__Data to examine__

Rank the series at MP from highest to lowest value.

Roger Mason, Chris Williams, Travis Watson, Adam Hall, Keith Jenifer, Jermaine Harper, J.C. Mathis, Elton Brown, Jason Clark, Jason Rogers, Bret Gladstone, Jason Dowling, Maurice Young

--

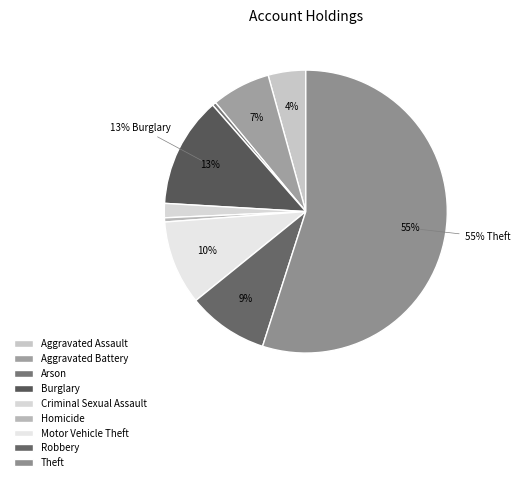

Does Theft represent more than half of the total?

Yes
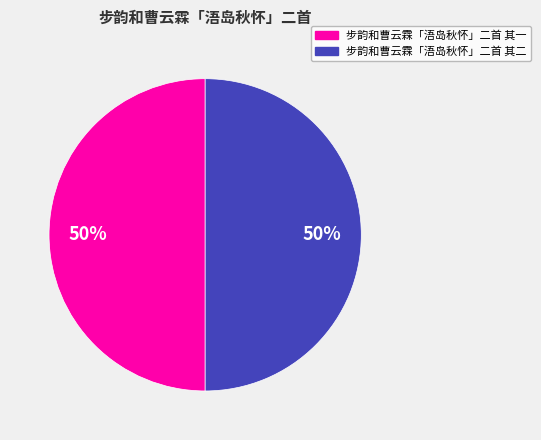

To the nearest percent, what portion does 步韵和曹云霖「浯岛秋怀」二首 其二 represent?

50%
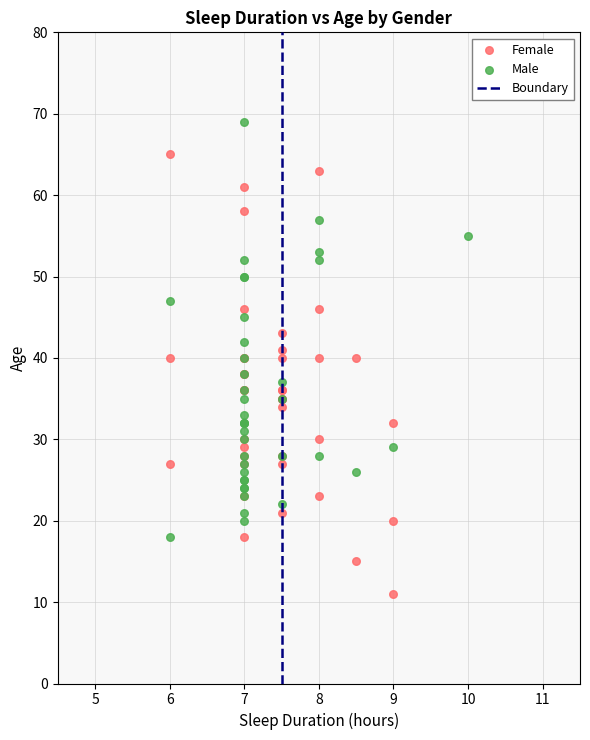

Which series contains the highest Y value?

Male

__What to produce__
Show each line of the records above that contains the word "series".

__Task output__
Rank the series at MP from highest to lowest value.
Which series contains the highest Y value?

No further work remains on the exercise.